▶ _What you need to do_: Would you return the data exactly as given, except for its pictures?

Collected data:
Content starts
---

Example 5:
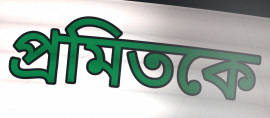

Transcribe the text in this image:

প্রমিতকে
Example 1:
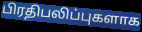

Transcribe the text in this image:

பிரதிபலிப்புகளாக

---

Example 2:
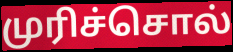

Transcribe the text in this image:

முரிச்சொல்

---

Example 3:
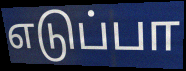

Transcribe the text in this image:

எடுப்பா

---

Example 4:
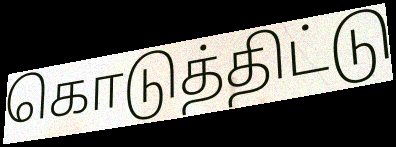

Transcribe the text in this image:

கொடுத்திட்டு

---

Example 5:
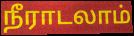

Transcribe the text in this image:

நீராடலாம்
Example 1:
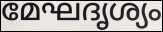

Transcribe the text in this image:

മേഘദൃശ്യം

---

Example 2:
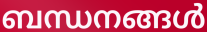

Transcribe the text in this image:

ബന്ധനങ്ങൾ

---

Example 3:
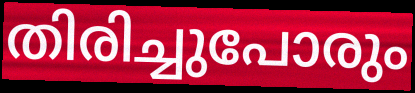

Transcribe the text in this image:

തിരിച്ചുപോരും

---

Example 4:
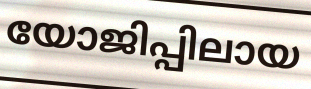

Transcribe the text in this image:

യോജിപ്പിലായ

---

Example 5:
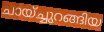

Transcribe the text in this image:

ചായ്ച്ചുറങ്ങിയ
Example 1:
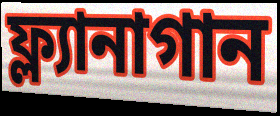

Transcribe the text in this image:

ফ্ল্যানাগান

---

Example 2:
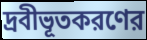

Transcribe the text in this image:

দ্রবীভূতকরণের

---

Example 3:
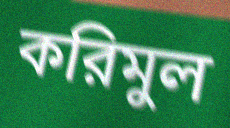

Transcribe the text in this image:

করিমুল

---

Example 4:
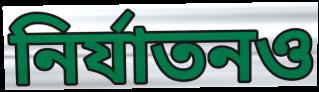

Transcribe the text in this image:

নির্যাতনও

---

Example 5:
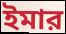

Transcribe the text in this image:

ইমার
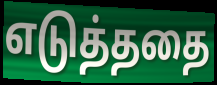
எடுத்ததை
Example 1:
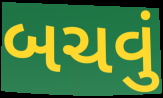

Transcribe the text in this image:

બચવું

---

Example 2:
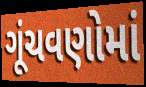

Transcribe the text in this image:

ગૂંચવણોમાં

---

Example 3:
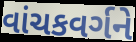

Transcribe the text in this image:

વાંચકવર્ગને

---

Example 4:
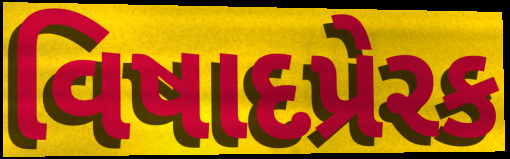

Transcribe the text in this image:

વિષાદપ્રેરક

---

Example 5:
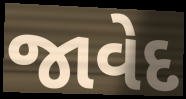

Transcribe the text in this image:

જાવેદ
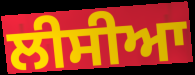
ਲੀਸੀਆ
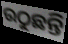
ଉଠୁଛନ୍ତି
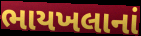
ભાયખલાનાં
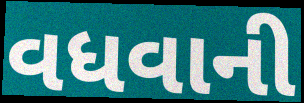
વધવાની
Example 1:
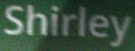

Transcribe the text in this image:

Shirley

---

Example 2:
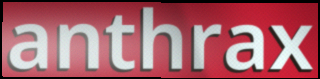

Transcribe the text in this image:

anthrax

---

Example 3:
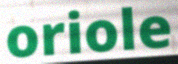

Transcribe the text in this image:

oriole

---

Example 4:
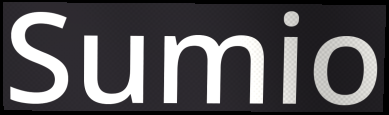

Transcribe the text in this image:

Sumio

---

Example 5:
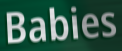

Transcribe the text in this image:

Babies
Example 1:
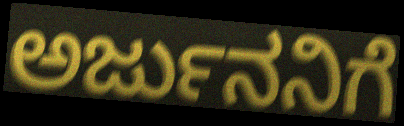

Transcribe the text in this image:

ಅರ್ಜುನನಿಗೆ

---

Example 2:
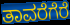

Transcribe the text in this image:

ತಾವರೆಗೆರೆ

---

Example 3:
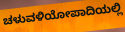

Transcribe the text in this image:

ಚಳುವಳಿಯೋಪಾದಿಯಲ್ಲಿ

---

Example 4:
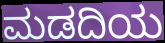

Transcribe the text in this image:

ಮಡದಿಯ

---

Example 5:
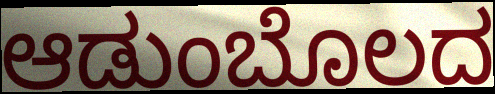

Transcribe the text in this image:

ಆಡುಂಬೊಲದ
Content ends
▶ _Task output_:
---

Example 5:

Transcribe the text in this image:

প্রমিতকে
Example 1:

Transcribe the text in this image:

பிரதிபலிப்புகளாக

---

Example 2:

Transcribe the text in this image:

முரிச்சொல்

---

Example 3:

Transcribe the text in this image:

எடுப்பா

---

Example 4:

Transcribe the text in this image:

கொடுத்திட்டு

---

Example 5:

Transcribe the text in this image:

நீராடலாம்
Example 1:

Transcribe the text in this image:

മേഘദൃശ്യം

---

Example 2:

Transcribe the text in this image:

ബന്ധനങ്ങൾ

---

Example 3:

Transcribe the text in this image:

തിരിച്ചുപോരും

---

Example 4:

Transcribe the text in this image:

യോജിപ്പിലായ

---

Example 5:

Transcribe the text in this image:

ചായ്ച്ചുറങ്ങിയ
Example 1:

Transcribe the text in this image:

ফ্ল্যানাগান

---

Example 2:

Transcribe the text in this image:

দ্রবীভূতকরণের

---

Example 3:

Transcribe the text in this image:

করিমুল

---

Example 4:

Transcribe the text in this image:

নির্যাতনও

---

Example 5:

Transcribe the text in this image:

ইমার
எடுத்ததை
Example 1:

Transcribe the text in this image:

બચવું

---

Example 2:

Transcribe the text in this image:

ગૂંચવણોમાં

---

Example 3:

Transcribe the text in this image:

વાંચકવર્ગને

---

Example 4:

Transcribe the text in this image:

વિષાદપ્રેરક

---

Example 5:

Transcribe the text in this image:

જાવેદ
ਲੀਸੀਆ
ଉଠୁଛନ୍ତି
ભાયખલાનાં
વધવાની
Example 1:

Transcribe the text in this image:

Shirley

---

Example 2:

Transcribe the text in this image:

anthrax

---

Example 3:

Transcribe the text in this image:

oriole

---

Example 4:

Transcribe the text in this image:

Sumio

---

Example 5:

Transcribe the text in this image:

Babies
Example 1:

Transcribe the text in this image:

ಅರ್ಜುನನಿಗೆ

---

Example 2:

Transcribe the text in this image:

ತಾವರೆಗೆರೆ

---

Example 3:

Transcribe the text in this image:

ಚಳುವಳಿಯೋಪಾದಿಯಲ್ಲಿ

---

Example 4:

Transcribe the text in this image:

ಮಡದಿಯ

---

Example 5:

Transcribe the text in this image:

ಆಡುಂಬೊಲದ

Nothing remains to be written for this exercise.